This message was deleted.
# ask-for-help
s
This message was deleted.
y
I think this is the case the request volume is too large and the runners can’t keep up. For example, when a new request came, all runners are busy so the request can’t be processed. I would do the following checks: • are you enabling batching? If yes, does the max batch size and max latency you set? • How many runners do you initialize? You can initialize more runners to increase the capability in your config.
s
Hi, thanks for your reply! Yes, we have batching enabled. We use the default latency and batch size. We use the default settings for runners. I believe it scales with the CPU by default. We have 2 runners.
y
In production mode, it’s the number pf api workers that’s set to maximum capable, but not the number of runners, so if your CPU memory allows, I would advise you increase the number of runners since that will be the bottleneck.

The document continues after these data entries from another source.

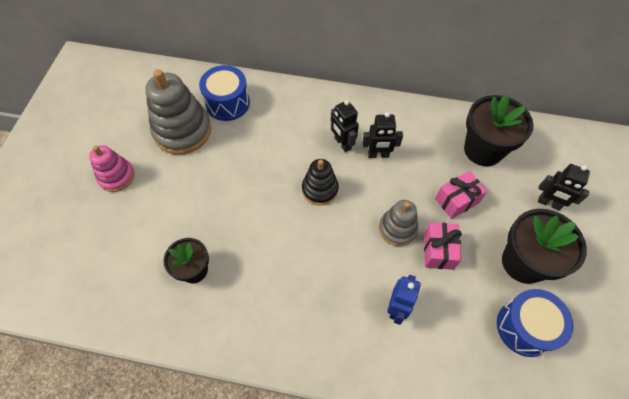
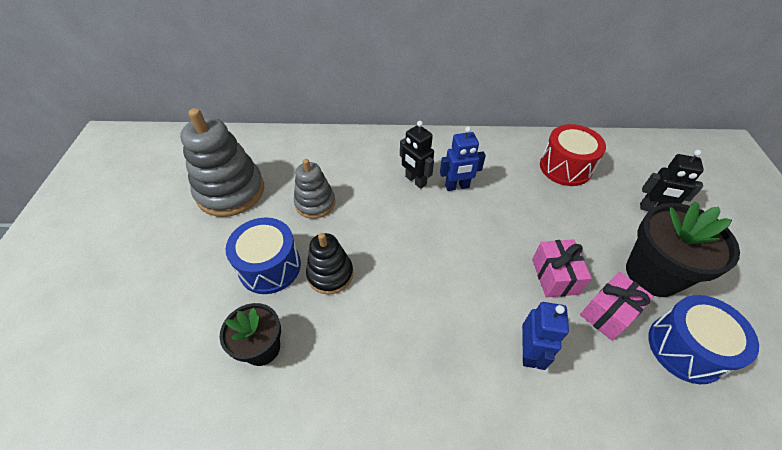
camera: 10 degrees left, 10 degrees down
(116, 176) = (152, 251): pink stacking toy -> none
(227, 103) = (280, 157): blue drum -> blue drum (270, 267)
(320, 189) = (401, 230): black stacking toy -> black stacking toy (330, 274)
(378, 155) = (457, 186): black robot -> blue robot
(397, 229) = (501, 259): grey stacking toy -> grey stacking toy (315, 203)
(457, 201) = (556, 220): pink gift -> pink gift (608, 313)
(483, 150) = (565, 167): black flower pot -> red drum

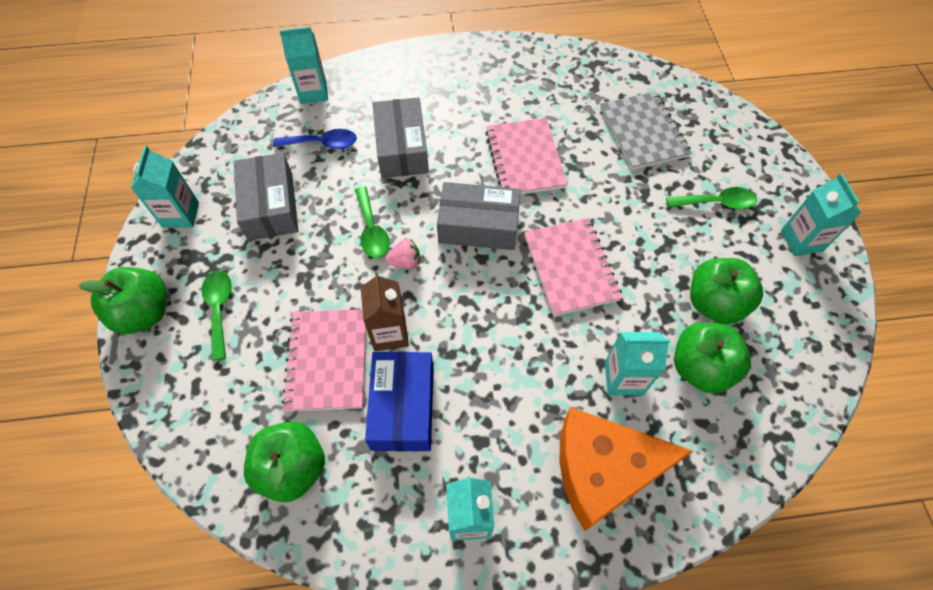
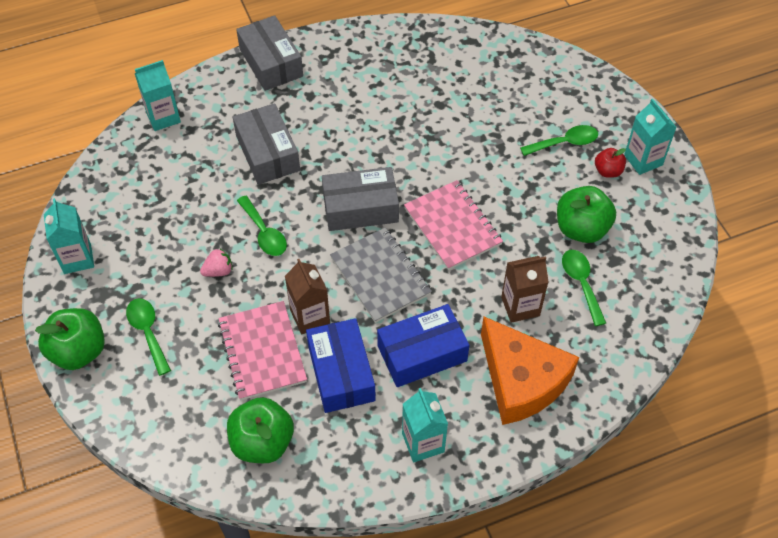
camera: 15 degrees left, 5 degrees down
(271, 206) = (161, 232): grey box -> grey box (271, 63)
(322, 143) = (190, 164): blue spoon -> none
(405, 262) = (304, 254): pink strawberry -> pink strawberry (218, 271)
(498, 406) = (422, 353): none -> blue box
(525, 159) = (385, 139): pink notebook -> none
(603, 470) = (521, 380): orange cheese -> orange cheese turned 105 degrees counterclockwise
(623, 378) = (520, 306): turquoise carton -> brown carton
(643, 132) = (486, 93): grey notebook -> grey notebook (380, 276)
(700, 368) = (581, 283): green apple -> green spoon
(758, 244) = (608, 171): none -> red apple

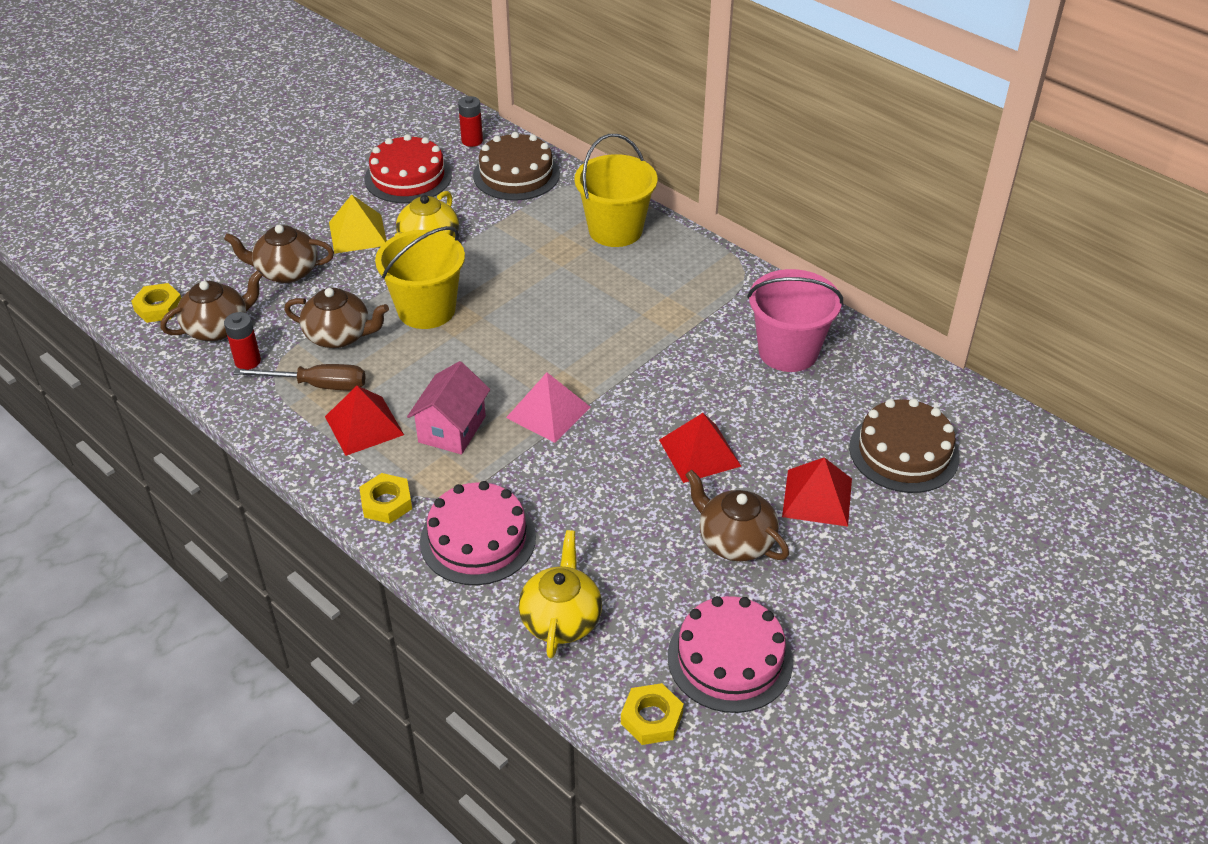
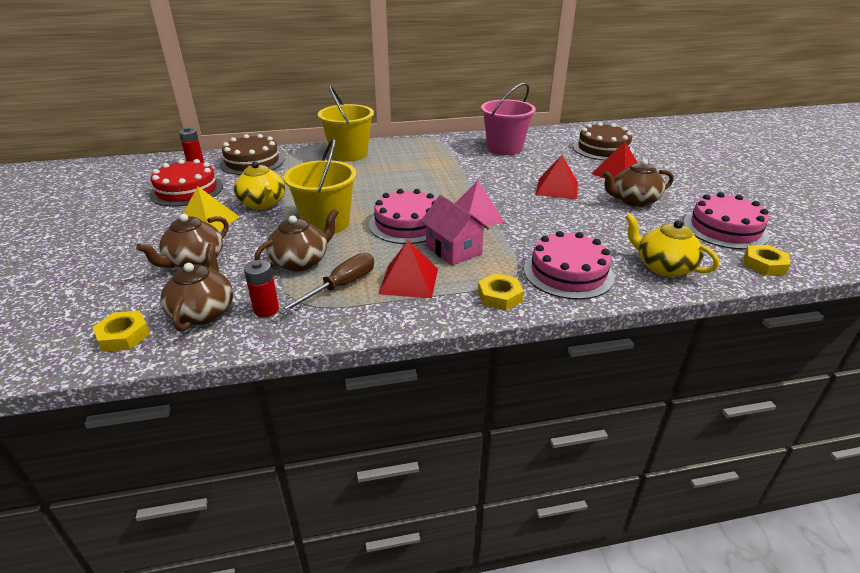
camera: 55 degrees left, 10 degrees down
(479, 368) = (407, 224): none -> pink cake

I will also not span too many workers either since that will simply occupy all CPUs, it should be set according to the RPS of your application.
s
Thanks @Yilun Zhang! We will give that a try!
y
PS, I have also had similar issues with large transformers models using GPUs and it was very difficult for me to just scale due to the model size and GPU resources. I hope this is going to be easier for CPU runtime and smaller xgboost models 😄
s
Thanks @Yilun Zhang! We should be able to scale our XGBoost model. We also have transformer based models on BentoML 0.13. I am building another one and plan to deploy it to 1.0.x. We don't deal with direct real time requests. Instead, our requests are put on a queueing system to be served by the models. it is a tradeoff/compromise that we have to make with the business.
y
That makes sense. If you are processing in offline fashion, you should be bale to utilize the batch processing and process a large batch in single inference.
s
It depends on the architecture of the upstream services. In our case, batch processed results are not easily consumed by the upstream clients. Event-driven system (plus orchestration platform like Kubernetes) makes integration much easier in terms of reusability and decoupling.
y
I see, won’t get too deep into the actual setup etc. as it’s out of the scope of your problem 😛
😅 1
s
Hi @Yilun Zhang I would like to let you know that the runners are dependent on the amount of available CPU, just like the api_server. When I tried to increase the number of runners, it just occurred to me that I set the
SUPPORTS_CPU_MULTI_THREADING
to
False
when debugging latency issue. I am setting it back to True this morning and redeployed the model service to production. I will monitor it throughout the week to see if that helps to resolve the service unavailable issue. When I set the
SUPPORTS_CPU_MULTI_THREADING
to
True
, I only get 1 runner. That is by design. Sean confirmed this for me previously. I will keep you posted.
y
I see, hope things will go well! I haven’t tried hosting any models on CPU so it’s new for me. But if the logic is the same as GPU, then you should be able to specify you want multiple CPUs and create multiple runners to balance the load.
s
Unfortunately, that didn't solve the problem. We will post a separate thread to ask BentoML folks for advice.